The CAM-initiated CTC enrichment/identification method enabled the detection of early stage EOC. iCTCs were better correlated with worse OS and PFS, more specific and better PPV than CA125 in detecting EOC malignancy in patients at high risk of EOC.
循环肿瘤细胞(CTCs)已被引入作为检测晚期上皮性卵巢癌(EOC)的生物标志物。目的是检查高危 EOC 患者中侵袭性 CTC 亚群(iCTCs)的流行情况,并将该生物标志物与血清 CA125 进行比较。
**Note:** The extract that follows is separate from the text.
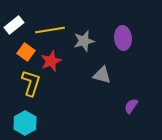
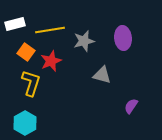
white rectangle: moved 1 px right, 1 px up; rotated 24 degrees clockwise
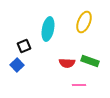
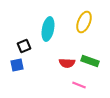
blue square: rotated 32 degrees clockwise
pink line: rotated 24 degrees clockwise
我们使用独特的基于细胞黏附基质(CAM)的功能细胞富集和鉴定平台,从 129 名术前患者中分离 iCTCs。我们使用阳性上皮(Epi+)标志物和阴性造血谱系(HL-)标志物来确认 iCTCs 的身份。检查了测定的敏感性和特异性,并将 iCTCs/CA125 与总生存期(OS)、无进展生存期(PFS)和临床参数相关联。
我们发现 iCTC 检测 I 期和 II 期 EOC 恶性肿瘤患者的敏感性为 41.2%,特异性为 95.1%,阳性预测值(PPV)为 77.8%,检测所有阶段 EOC 恶性肿瘤的敏感性为 83%,PPV 为 97.3%。然而,由于其特异性为 76.2%,CA125 检测呈阳性提供了检测 I 期和 II 期恶性肿瘤(PPV 为 61.6%)和所有 EOC(PPV 为 92.1%)的弱证据。与血清 CA125 相比,升高的 iCTCs 与 OS 和 PFS 的临床因素(肿瘤分期、减瘤术和铂类敏感性)的一致性更强。
CAM 启动的 CTC 富集/鉴定方法能够检测早期 EOC。与 CA125 相比,iCTCs 在检测高危 EOC 患者的 EOC 恶性肿瘤中与更差的 OS 和 PFS 更相关,更特异,PPV 更好。